ACTIVITY>
Every record here must be set down once more, precisely as it reads.

Records contained in a dataset>
* * * * * * *

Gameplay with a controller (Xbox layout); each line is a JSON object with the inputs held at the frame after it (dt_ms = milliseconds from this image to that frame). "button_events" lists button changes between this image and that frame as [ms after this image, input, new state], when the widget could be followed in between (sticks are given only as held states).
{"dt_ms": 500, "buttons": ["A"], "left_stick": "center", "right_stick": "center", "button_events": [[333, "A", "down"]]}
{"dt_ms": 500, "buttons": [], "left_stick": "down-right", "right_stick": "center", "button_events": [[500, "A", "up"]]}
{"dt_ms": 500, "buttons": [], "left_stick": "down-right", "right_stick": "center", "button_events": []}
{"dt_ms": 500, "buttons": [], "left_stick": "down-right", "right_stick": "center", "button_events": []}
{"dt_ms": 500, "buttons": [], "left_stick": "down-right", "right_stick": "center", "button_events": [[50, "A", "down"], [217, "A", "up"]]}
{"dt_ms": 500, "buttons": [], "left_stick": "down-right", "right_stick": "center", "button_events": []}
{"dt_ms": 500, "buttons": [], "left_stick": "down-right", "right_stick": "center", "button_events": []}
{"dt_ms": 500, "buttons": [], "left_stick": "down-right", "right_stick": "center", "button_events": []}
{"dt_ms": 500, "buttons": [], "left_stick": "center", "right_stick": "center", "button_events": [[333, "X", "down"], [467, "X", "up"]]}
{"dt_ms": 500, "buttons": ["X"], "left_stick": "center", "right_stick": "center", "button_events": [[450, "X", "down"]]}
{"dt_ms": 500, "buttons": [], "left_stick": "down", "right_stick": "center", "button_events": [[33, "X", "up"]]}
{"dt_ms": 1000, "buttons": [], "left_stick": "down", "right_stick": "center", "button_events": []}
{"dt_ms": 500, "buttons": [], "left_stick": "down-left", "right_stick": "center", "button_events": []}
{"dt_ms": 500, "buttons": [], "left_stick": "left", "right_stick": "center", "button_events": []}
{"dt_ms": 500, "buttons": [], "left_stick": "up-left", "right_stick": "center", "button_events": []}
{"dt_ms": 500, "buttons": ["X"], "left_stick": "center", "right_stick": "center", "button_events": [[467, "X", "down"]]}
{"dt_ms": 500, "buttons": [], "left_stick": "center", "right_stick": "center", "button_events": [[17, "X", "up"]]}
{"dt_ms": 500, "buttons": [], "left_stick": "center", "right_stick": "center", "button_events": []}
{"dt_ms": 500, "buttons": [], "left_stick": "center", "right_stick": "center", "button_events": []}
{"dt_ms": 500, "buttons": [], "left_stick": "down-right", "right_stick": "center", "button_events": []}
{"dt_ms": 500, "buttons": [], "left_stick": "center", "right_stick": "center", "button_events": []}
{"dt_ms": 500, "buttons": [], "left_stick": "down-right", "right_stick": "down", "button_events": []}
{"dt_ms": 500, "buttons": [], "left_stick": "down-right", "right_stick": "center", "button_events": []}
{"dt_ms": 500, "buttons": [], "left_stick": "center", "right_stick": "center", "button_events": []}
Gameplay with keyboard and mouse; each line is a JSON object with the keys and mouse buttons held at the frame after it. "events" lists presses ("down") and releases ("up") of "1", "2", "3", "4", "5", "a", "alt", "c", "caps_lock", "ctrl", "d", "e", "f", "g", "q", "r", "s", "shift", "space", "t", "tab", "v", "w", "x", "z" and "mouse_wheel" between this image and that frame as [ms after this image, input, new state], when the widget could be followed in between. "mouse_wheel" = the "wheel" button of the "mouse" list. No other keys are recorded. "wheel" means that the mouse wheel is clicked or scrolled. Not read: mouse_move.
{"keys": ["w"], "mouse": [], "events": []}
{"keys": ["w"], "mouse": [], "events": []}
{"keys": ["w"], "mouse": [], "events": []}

* * * * * * *

YOUR RESPONSE>
Gameplay with a controller (Xbox layout); each line is a JSON object with the inputs held at the frame after it (dt_ms = milliseconds from this image to that frame). "button_events" lists button changes between this image and that frame as [ms after this image, input, new state], when the widget could be followed in between (sticks are given only as held states).
{"dt_ms": 500, "buttons": ["A"], "left_stick": "center", "right_stick": "center", "button_events": [[333, "A", "down"]]}
{"dt_ms": 500, "buttons": [], "left_stick": "down-right", "right_stick": "center", "button_events": [[500, "A", "up"]]}
{"dt_ms": 500, "buttons": [], "left_stick": "down-right", "right_stick": "center", "button_events": []}
{"dt_ms": 500, "buttons": [], "left_stick": "down-right", "right_stick": "center", "button_events": []}
{"dt_ms": 500, "buttons": [], "left_stick": "down-right", "right_stick": "center", "button_events": [[50, "A", "down"], [217, "A", "up"]]}
{"dt_ms": 500, "buttons": [], "left_stick": "down-right", "right_stick": "center", "button_events": []}
{"dt_ms": 500, "buttons": [], "left_stick": "down-right", "right_stick": "center", "button_events": []}
{"dt_ms": 500, "buttons": [], "left_stick": "down-right", "right_stick": "center", "button_events": []}
{"dt_ms": 500, "buttons": [], "left_stick": "center", "right_stick": "center", "button_events": [[333, "X", "down"], [467, "X", "up"]]}
{"dt_ms": 500, "buttons": ["X"], "left_stick": "center", "right_stick": "center", "button_events": [[450, "X", "down"]]}
{"dt_ms": 500, "buttons": [], "left_stick": "down", "right_stick": "center", "button_events": [[33, "X", "up"]]}
{"dt_ms": 1000, "buttons": [], "left_stick": "down", "right_stick": "center", "button_events": []}
{"dt_ms": 500, "buttons": [], "left_stick": "down-left", "right_stick": "center", "button_events": []}
{"dt_ms": 500, "buttons": [], "left_stick": "left", "right_stick": "center", "button_events": []}
{"dt_ms": 500, "buttons": [], "left_stick": "up-left", "right_stick": "center", "button_events": []}
{"dt_ms": 500, "buttons": ["X"], "left_stick": "center", "right_stick": "center", "button_events": [[467, "X", "down"]]}
{"dt_ms": 500, "buttons": [], "left_stick": "center", "right_stick": "center", "button_events": [[17, "X", "up"]]}
{"dt_ms": 500, "buttons": [], "left_stick": "center", "right_stick": "center", "button_events": []}
{"dt_ms": 500, "buttons": [], "left_stick": "center", "right_stick": "center", "button_events": []}
{"dt_ms": 500, "buttons": [], "left_stick": "down-right", "right_stick": "center", "button_events": []}
{"dt_ms": 500, "buttons": [], "left_stick": "center", "right_stick": "center", "button_events": []}
{"dt_ms": 500, "buttons": [], "left_stick": "down-right", "right_stick": "down", "button_events": []}
{"dt_ms": 500, "buttons": [], "left_stick": "down-right", "right_stick": "center", "button_events": []}
{"dt_ms": 500, "buttons": [], "left_stick": "center", "right_stick": "center", "button_events": []}
Gameplay with keyboard and mouse; each line is a JSON object with the keys and mouse buttons held at the frame after it. "events" lists presses ("down") and releases ("up") of "1", "2", "3", "4", "5", "a", "alt", "c", "caps_lock", "ctrl", "d", "e", "f", "g", "q", "r", "s", "shift", "space", "t", "tab", "v", "w", "x", "z" and "mouse_wheel" between this image and that frame as [ms after this image, input, new state], when the widget could be followed in between. "mouse_wheel" = the "wheel" button of the "mouse" list. No other keys are recorded. "wheel" means that the mouse wheel is clicked or scrolled. Not read: mouse_move.
{"keys": ["w"], "mouse": [], "events": []}
{"keys": ["w"], "mouse": [], "events": []}
{"keys": ["w"], "mouse": [], "events": []}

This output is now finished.